You may be one of the tens of millions of people who suffered in the blistering heat wave that gripped the eastern United States in July. I happen to live in central New Hampshire, and it was a withering 91 degrees with a dew point near 70 degrees on a recent weekend. That’s rare for this part of the nation, and I know it’s much hotter in other locations.
Summer heat is nothing new. Not by a long shot. If you dig deep into weather history and connect it to homes and how our ancestors survived, you'll discover that builders and homeowners discovered how to cope with the heat and humidity.
You may wonder what’s in play when the sun’s powerful infrared rays strike your home’s roof and windows. I used my infrared camera and captured a frightening image of my roof not too long ago. The south-facing roof shingles, which take a direct strike from the sun, get up to almost 163 degrees F. That’s hot enough to cause second-degree skin burns in seconds if you touched the roof surface. Believe me, that’s the voice of experience talking.
That heat is transferred to the wood framing that supports your roof. Years ago, I recorded temperatures in my house attic of 140 degrees F. The entire roof radiates heat, much like a campfire that’s reduced to glowing embers.
This heat is transferred to the inside of your home, and the ceiling below your attic starts to get very hot. Once again, think of how a campfire keeps you warm.
I know, you’re wondering all about your attic insulation and why it’s not helping to keep you cool. The reason is simple. Insulation is a building product that slows the transfer of heat. It does not stop it. To stop a large portion of heat transfer, you need a radiant barrier similar to aluminum foil. Keep in mind, as the temperature of your attic starts to climb as the sun gets higher in the sky, so does the temperature of the actual insulation in your attic and walls.
The trouble is, the insulation then does the job it's supposed to do late in the day and early evening. You want your house to cool down, but it's slowing the transfer of heat from the inside of your house to the outdoors. It's a vicious circle of one of the laws of physics.
I can clearly remember growing up in the Midwest without central air conditioning. My mother had all sorts of electric fans we used in the bedrooms to blow lots of air across us to help make sleeping possible.

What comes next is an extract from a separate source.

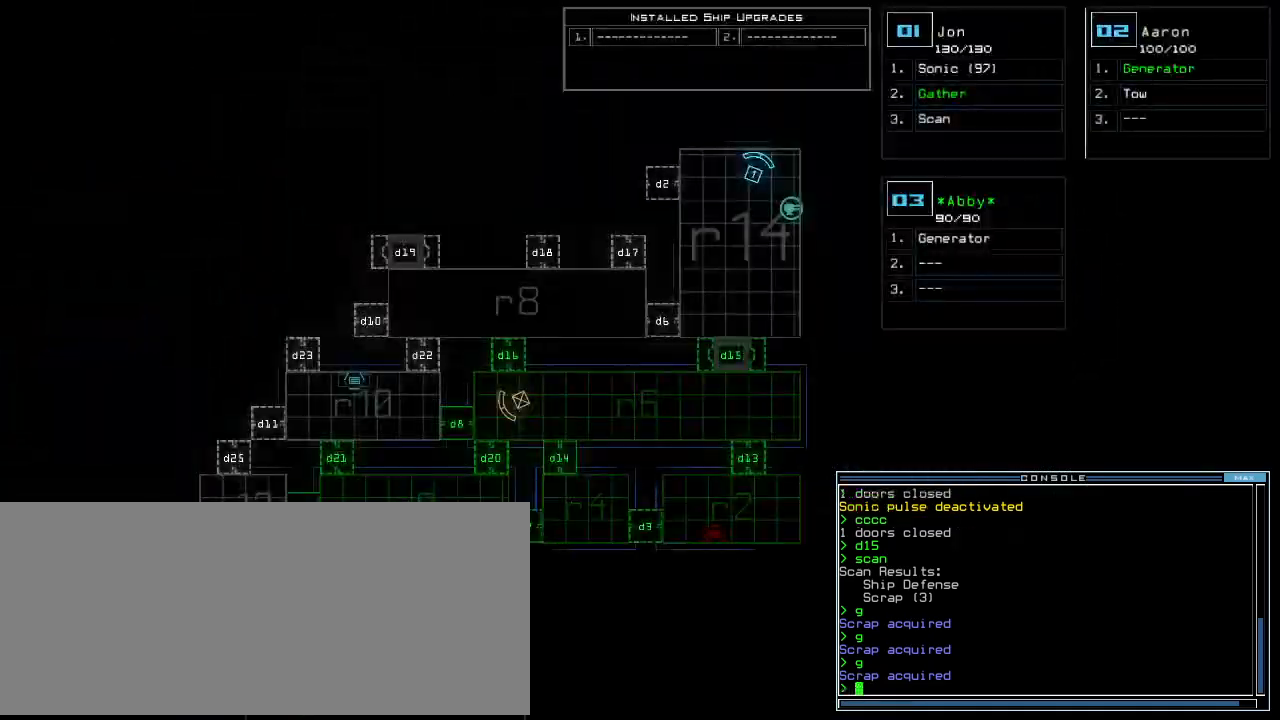
{"keys": ["down", "right"], "events": [[260, "1", "down"], [260, "down", "down"], [280, "right", "down"], [340, "1", "up"]]}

Fans help cool you because they increase the rate of evaporation of your body’s perspiration. As the sweat turns into water vapor, it takes some of your body heat with it. The faster you can make this happen, the cooler you’ll be — to a degree, of course.
Builders years ago built homes with large overhangs so the sun would not enter windows during the hottest part of the day. You don't see generous overhangs in new homes all too often. This is an example of a building practice that's going from history to legend to myth.

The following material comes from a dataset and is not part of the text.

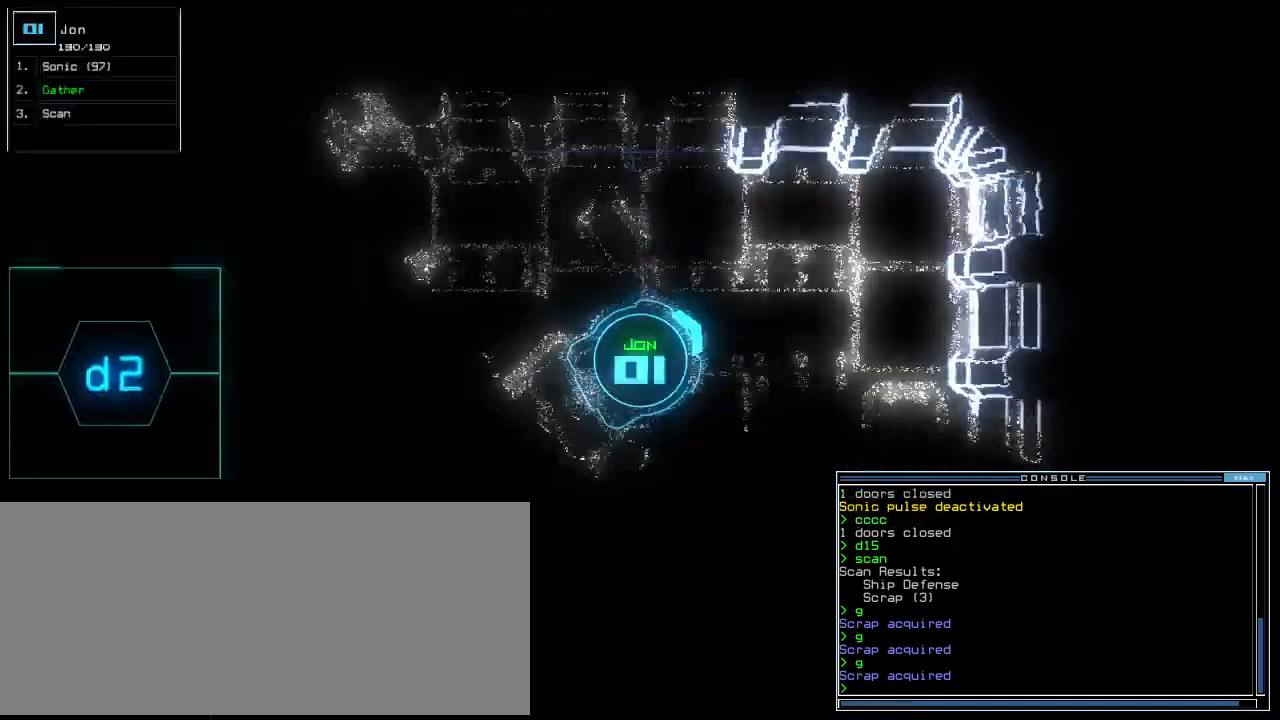
{"keys": ["right", "up"], "events": [[40, "down", "up"], [140, "up", "down"]]}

Older homes had drapes over the windows indoors. People would pull these closed during the day to stop the direct influx of infrared rays into the living space. You can coat windows with nearly invisible films to reduce the absorption of infrared into your home if you don’t like drapes.
Whole-house fans have been kicked to the curb for the most part as central air conditioning seems to be the way to combat hot houses. Whole-house fans can do a marvelous job of cooling you down as you can control where the breeze is in your home depending on what windows you open.
The issue is, you don't want to be using a whole-house fan while the AC is on. Realize that these giant fans kept millions of families fairly comfortable long before AC was affordable and in widespread use in residential homes.
Simple ceiling paddle fans in rooms can also help. Just look in the background of old TV shows and movies that take place in hot climates. You almost always see these lazy fans creating a breeze. Do your best to make sure all these simple things aren’t forgotten by new homeowners and young builders.